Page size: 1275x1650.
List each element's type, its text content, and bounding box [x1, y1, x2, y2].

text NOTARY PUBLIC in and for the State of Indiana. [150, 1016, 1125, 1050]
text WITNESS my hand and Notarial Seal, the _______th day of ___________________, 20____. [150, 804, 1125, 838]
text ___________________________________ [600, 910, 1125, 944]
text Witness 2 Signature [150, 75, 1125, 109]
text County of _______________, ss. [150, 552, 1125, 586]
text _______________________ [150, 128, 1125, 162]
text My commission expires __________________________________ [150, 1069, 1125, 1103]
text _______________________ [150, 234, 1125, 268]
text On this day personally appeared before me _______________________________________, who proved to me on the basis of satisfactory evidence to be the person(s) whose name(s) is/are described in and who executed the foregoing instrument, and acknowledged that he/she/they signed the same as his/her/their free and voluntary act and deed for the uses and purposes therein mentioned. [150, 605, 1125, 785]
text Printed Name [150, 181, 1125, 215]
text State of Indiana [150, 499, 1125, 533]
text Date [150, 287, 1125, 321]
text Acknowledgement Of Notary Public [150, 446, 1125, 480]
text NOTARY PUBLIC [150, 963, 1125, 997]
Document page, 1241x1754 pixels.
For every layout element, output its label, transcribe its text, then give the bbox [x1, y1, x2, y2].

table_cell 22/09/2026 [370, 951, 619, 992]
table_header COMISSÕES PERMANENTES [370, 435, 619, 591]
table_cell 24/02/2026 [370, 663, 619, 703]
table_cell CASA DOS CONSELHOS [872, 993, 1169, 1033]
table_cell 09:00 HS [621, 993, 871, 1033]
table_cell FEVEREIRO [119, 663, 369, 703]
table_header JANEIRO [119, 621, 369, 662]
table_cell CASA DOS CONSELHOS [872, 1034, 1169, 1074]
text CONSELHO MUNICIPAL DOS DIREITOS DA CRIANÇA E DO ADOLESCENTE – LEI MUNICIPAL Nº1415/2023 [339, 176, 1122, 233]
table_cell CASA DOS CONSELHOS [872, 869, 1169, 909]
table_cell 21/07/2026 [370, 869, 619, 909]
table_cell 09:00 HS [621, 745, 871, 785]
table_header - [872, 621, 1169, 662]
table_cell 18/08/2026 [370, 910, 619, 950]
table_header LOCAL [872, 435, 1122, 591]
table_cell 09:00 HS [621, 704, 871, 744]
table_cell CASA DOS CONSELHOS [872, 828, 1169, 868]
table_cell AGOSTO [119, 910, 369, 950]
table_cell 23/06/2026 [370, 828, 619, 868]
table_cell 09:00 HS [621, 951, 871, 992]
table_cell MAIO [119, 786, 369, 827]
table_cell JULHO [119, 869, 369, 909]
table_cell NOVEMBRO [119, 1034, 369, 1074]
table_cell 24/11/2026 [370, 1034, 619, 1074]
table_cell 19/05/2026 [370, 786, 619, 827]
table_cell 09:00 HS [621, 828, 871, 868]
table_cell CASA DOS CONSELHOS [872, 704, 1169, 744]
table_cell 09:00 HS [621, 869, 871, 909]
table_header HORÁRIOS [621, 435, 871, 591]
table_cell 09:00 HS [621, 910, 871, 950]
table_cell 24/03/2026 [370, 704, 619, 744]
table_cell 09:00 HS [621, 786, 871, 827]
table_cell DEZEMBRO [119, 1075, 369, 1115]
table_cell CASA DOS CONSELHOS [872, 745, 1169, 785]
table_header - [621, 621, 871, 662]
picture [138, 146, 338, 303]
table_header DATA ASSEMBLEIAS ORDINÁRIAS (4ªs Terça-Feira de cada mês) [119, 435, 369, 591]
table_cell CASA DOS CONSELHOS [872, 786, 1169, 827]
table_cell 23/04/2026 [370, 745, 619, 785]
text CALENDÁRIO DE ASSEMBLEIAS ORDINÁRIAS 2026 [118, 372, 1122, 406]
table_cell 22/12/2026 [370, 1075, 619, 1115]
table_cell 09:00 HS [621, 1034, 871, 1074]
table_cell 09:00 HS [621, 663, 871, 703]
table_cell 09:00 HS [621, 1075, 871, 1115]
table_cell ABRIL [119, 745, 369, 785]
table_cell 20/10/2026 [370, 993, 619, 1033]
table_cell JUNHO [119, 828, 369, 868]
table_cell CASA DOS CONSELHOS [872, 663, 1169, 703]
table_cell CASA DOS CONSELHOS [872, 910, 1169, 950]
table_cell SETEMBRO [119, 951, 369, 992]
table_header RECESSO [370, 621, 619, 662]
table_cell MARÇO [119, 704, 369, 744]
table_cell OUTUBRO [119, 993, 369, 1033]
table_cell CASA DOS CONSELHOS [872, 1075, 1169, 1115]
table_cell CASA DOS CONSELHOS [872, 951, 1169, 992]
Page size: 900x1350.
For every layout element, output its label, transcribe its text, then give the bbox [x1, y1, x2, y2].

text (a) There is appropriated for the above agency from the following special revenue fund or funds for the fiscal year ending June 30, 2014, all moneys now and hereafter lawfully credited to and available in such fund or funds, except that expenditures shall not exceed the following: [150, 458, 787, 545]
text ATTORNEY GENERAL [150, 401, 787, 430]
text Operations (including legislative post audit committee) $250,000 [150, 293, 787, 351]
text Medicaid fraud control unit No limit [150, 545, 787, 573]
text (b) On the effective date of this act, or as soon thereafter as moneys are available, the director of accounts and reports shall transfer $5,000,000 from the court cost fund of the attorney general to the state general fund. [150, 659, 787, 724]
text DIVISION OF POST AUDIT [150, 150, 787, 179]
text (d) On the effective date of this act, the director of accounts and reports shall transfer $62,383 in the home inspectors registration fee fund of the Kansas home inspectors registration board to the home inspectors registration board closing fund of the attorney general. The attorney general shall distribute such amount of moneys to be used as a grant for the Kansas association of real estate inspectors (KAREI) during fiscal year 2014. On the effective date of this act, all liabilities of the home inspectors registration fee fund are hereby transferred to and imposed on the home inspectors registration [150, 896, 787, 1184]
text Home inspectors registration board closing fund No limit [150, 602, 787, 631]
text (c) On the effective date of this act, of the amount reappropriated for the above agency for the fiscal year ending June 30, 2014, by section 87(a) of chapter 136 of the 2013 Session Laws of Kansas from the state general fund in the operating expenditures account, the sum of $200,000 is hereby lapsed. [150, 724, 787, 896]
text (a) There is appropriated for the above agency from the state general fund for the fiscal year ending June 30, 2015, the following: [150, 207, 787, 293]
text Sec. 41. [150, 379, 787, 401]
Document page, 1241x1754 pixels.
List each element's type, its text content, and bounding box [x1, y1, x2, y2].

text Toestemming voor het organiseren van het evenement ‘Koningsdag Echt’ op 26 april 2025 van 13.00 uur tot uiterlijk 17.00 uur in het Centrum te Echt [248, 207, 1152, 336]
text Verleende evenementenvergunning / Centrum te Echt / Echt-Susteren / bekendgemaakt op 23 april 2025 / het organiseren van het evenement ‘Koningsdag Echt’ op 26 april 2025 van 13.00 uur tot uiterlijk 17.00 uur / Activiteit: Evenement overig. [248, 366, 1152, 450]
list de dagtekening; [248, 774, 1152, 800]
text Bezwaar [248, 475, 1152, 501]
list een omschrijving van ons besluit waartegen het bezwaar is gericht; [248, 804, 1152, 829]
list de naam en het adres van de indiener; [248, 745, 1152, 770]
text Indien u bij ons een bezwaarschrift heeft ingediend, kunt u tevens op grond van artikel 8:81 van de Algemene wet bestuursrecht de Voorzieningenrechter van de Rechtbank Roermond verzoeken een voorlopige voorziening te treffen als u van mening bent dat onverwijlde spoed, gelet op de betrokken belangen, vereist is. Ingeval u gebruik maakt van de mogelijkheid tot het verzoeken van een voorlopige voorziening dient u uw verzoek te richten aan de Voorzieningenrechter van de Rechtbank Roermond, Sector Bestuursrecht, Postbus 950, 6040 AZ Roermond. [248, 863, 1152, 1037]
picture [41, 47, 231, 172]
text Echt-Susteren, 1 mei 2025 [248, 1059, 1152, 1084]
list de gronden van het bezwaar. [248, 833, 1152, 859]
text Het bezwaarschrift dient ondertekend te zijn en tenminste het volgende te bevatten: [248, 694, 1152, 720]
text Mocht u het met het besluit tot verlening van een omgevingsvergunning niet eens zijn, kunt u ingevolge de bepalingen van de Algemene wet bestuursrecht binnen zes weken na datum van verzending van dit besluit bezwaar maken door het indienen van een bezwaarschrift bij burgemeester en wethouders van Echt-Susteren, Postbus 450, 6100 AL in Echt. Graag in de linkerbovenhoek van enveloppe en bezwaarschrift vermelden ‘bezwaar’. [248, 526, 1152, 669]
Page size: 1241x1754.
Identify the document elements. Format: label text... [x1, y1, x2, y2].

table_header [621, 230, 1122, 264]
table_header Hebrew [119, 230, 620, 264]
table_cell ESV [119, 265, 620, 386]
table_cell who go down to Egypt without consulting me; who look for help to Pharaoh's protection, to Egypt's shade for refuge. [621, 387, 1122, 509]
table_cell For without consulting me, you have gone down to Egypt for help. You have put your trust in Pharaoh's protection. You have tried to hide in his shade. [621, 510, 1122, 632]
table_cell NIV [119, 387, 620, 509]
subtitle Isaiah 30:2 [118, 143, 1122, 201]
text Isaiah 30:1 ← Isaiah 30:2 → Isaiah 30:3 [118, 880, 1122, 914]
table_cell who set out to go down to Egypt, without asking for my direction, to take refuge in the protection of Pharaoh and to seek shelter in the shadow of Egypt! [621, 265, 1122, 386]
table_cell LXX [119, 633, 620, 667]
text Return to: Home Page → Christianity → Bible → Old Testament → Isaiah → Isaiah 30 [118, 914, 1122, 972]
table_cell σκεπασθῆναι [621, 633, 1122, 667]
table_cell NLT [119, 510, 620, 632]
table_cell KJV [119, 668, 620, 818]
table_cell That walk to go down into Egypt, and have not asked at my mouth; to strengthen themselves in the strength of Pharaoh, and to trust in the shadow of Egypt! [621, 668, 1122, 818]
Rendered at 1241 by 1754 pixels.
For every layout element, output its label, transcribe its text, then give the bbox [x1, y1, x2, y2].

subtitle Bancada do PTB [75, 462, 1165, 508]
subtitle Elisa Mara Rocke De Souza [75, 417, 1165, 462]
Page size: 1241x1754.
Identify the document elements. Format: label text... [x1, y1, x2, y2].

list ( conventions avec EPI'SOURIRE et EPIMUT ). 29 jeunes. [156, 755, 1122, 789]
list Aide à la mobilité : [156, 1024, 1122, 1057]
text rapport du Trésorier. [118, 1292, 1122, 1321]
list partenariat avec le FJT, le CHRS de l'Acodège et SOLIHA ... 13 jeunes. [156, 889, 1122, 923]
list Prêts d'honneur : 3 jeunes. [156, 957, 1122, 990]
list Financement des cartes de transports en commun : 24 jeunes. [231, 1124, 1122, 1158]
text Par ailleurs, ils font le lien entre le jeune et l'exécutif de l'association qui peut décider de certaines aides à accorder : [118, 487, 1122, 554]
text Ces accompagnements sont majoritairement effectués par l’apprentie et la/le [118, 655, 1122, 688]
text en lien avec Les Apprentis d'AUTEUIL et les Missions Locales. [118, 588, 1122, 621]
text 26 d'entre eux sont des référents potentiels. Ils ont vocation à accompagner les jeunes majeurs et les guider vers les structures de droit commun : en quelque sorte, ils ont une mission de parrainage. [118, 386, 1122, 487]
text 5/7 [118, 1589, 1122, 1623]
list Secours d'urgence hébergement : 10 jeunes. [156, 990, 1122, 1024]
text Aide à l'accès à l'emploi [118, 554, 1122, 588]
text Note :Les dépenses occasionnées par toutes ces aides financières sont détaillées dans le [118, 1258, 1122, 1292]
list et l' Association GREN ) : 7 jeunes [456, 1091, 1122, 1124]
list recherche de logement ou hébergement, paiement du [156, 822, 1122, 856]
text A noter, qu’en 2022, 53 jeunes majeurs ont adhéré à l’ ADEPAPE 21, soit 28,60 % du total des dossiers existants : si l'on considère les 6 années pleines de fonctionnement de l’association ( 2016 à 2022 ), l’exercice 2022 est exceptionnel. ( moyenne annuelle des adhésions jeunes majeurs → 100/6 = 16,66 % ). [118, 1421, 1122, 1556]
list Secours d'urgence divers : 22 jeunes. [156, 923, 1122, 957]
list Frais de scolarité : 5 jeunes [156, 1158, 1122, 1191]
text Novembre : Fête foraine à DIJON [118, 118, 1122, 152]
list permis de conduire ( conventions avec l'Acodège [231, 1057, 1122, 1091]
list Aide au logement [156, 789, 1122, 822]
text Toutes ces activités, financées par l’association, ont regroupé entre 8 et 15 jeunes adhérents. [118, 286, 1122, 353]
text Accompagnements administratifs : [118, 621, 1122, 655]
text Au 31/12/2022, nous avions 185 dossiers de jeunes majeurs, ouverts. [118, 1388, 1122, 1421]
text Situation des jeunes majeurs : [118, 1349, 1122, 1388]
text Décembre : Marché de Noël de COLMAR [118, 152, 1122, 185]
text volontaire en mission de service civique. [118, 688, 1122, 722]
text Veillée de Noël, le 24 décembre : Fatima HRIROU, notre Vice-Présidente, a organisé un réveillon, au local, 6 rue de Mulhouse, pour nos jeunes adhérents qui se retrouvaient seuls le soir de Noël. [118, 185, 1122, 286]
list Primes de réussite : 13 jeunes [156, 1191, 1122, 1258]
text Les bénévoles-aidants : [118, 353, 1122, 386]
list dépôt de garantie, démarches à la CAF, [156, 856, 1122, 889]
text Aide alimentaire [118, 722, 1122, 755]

=-=-=-=-=

- The problem
Return the lines of the items above, without any change, for the stretch from the line containing "table_cell 22/09/2026 [370, 951, 619, 992]" through the line containing "table_header - [872, 621, 1169, 662]".

- Completed exercise
table_cell 22/09/2026 [370, 951, 619, 992]
table_header COMISSÕES PERMANENTES [370, 435, 619, 591]
table_cell 24/02/2026 [370, 663, 619, 703]
table_cell CASA DOS CONSELHOS [872, 993, 1169, 1033]
table_cell 09:00 HS [621, 993, 871, 1033]
table_cell FEVEREIRO [119, 663, 369, 703]
table_header JANEIRO [119, 621, 369, 662]
table_cell CASA DOS CONSELHOS [872, 1034, 1169, 1074]
text CONSELHO MUNICIPAL DOS DIREITOS DA CRIANÇA E DO ADOLESCENTE – LEI MUNICIPAL Nº1415/2023 [339, 176, 1122, 233]
table_cell CASA DOS CONSELHOS [872, 869, 1169, 909]
table_cell 21/07/2026 [370, 869, 619, 909]
table_cell 09:00 HS [621, 745, 871, 785]
table_header - [872, 621, 1169, 662]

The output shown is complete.